• **Assignment 1**:
Rewrite the NumPy and pandas guide from "### Essential NumPy" up to and including "and workflow mastery.", swapping "snippets" for "examples".
• **Assignment 2**:
Answer these questions about the NumPy and pandas guide:
(a) In what environment does the guide suggest using its code?
(b) What kind of array does np.zeros((2, 3)) produce, according to its comment?
(c) What output does the comment give for print(arr.shape)?

Provided passage below:

### Essential NumPy and Pandas Functions for Data Analysis

Let's look at practical code snippets that demonstrate the most useful NumPy and pandas methods for data analysis in Python. You can use these in a Jupyter notebook for experimentation and workflow mastery.

#### NumPy Basics for Data Analysis
Import NumPy:

In [23]:
import numpy as np

1. Creating Arrays

In [24]:
arr = np.array([1, 2, 3, 4])            # 1D array
matrix = np.array([[1, 2], [3, 4]])     # 2D array
zeros = np.zeros((2, 3))                # 2x3 array of zeros
ones = np.ones((2, 3))                  # 2x3 array of ones
rnd = np.random.rand(2, 3)              # 2x3 array of random floats

2. Array Shape, Reshape, Flatten

In [25]:
print(arr.shape)                # (4,)

End of Provided passage.
Information shown below:

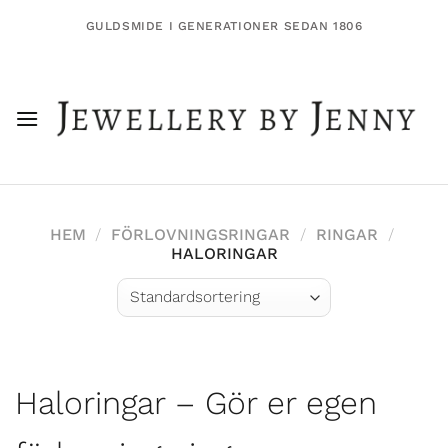
Skip
GULDSMIDE I GENERATIONER SEDAN 1806
to
content
HEM
/
FÖRLOVNINGSRINGAR
/
RINGAR
/
HALORINGAR
Haloringar – Gör er egen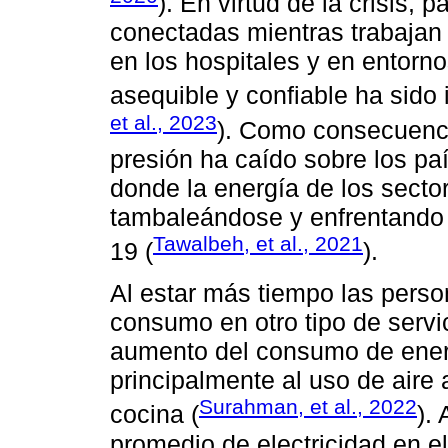
). En virtud de la crisis,
conectadas mientras trabajan
en los hospitales y en entornos
asequible y confiable ha sido 
et al., 2023
). Como consecuenc
presión ha caído sobre los pa
donde la energía de los secto
tambaleándose y enfrentando
Tawalbeh, et al., 2021
19 (
).
Al estar más tiempo las perso
consumo en otro tipo de servi
aumento del consumo de energí
principalmente al uso de aire
Surahman, et al., 2022
cocina (
).
promedio de electricidad en e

End of Information shown.

• **Answer area 1**:
### Essential NumPy and Pandas Functions for Data Analysis

Let's look at practical code examples that demonstrate the most useful NumPy and pandas methods for data analysis in Python. You can use these in a Jupyter notebook for experimentation and workflow mastery.

• **Answer area 2**:
(a) A Jupyter notebook.
(b) A 2x3 array of zeros.
(c) (4,)